# Thread: ABS Max and Min

1. ## ABS Max and Min

Find the absolute maximum and absolute minimum of the function $f(x)=ln(3x)/x$ on the interval [0.1, 5]

2. Originally Posted by Shivian
Find the absolute maximum and absolute minimum of the function $f(x)=ln(3x)/x$ on the interval [0.1, 5]

Derivate and put f'(x)=0 to find candidates to be the maximum.

Tonio

3. Is this correct?

$x=(e^9)-3$

4. Originally Posted by tonio
Derivate and put f'(x)=0 to find candidates to be the maximum.

Tonio
He will also need to check the boundary points.

5. Originally Posted by Bruno J.
He will also need to check the boundary points.

Of course. Thanx for the clarification.

Tonio

6. Originally Posted by Shivian
Is this correct?

$x=(e^9)-3$

I don't think so. What's the derivative of your function, anyway?

★ ★ ★ ★ ★ ★ ★

### [DIRECTIVE 1]
Render every line of the taxonomic listing as a Markdown table with the columns "Row" and "Line," omitting blank lines and leaving the pictures out.
The thread and the listing come from separate, unrelated sources.

### [GIVEN ENTRIES]

★ ★ ★ ★ ★ ★ ★

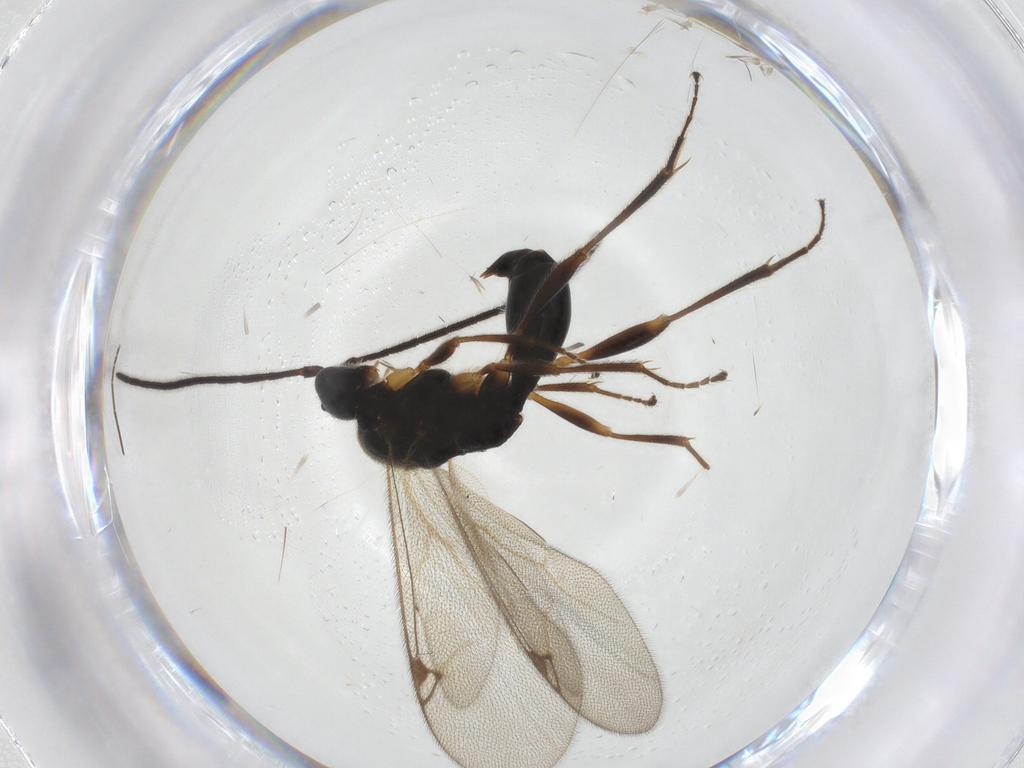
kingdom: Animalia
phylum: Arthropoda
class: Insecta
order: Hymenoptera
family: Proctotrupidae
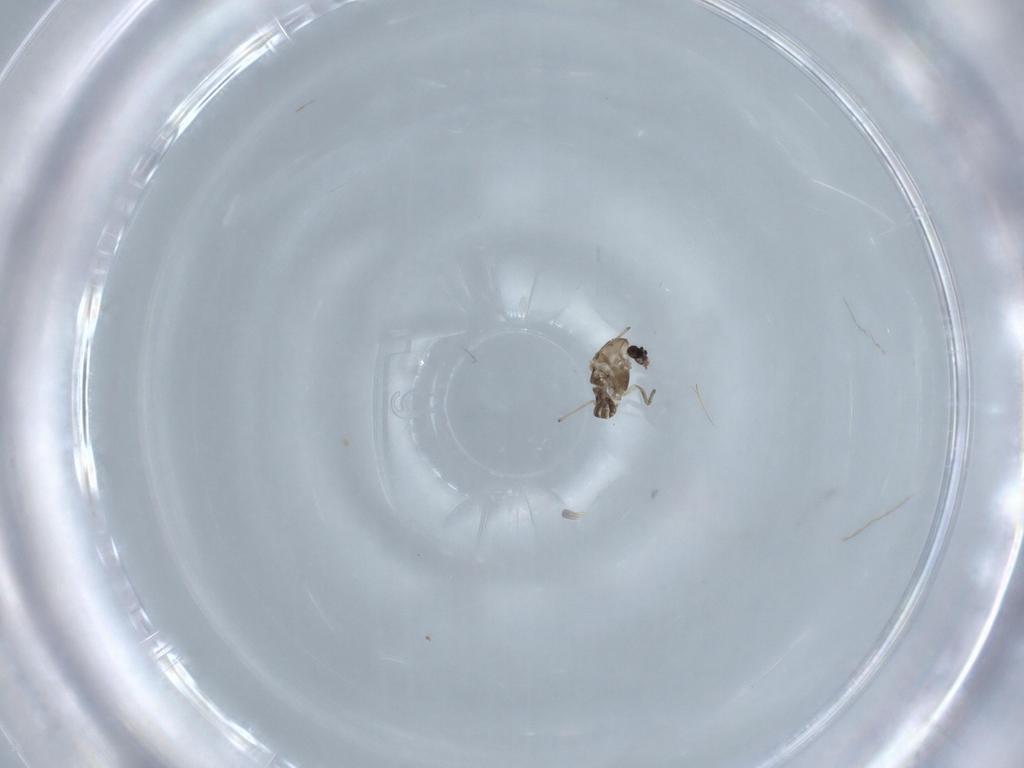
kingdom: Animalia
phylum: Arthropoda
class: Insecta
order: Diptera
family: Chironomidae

★ ★ ★ ★ ★ ★ ★

### [DIRECTIVE 2]
Answer these questions using the thread:
(a) On what interval are the absolute maximum and minimum of the function to be found?
(b) Besides setting f'(x)=0, what does Bruno J. say must also be checked?
(c) What value of x does Shivian propose when asking "Is this correct?"

### [WRITTEN SOLUTION 1]
| Row | Line |
|---|---|
| 1 | kingdom: Animalia |
| 2 | phylum: Arthropoda |
| 3 | class: Insecta |
| 4 | order: Hymenoptera |
| 5 | family: Proctotrupidae |
| 6 | kingdom: Animalia |
| 7 | phylum: Arthropoda |
| 8 | class: Insecta |
| 9 | order: Diptera |
| 10 | family: Chironomidae |

### [WRITTEN SOLUTION 2]
(a) The interval [0.1, 5].
(b) The boundary points.
(c) $x=(e^9)-3$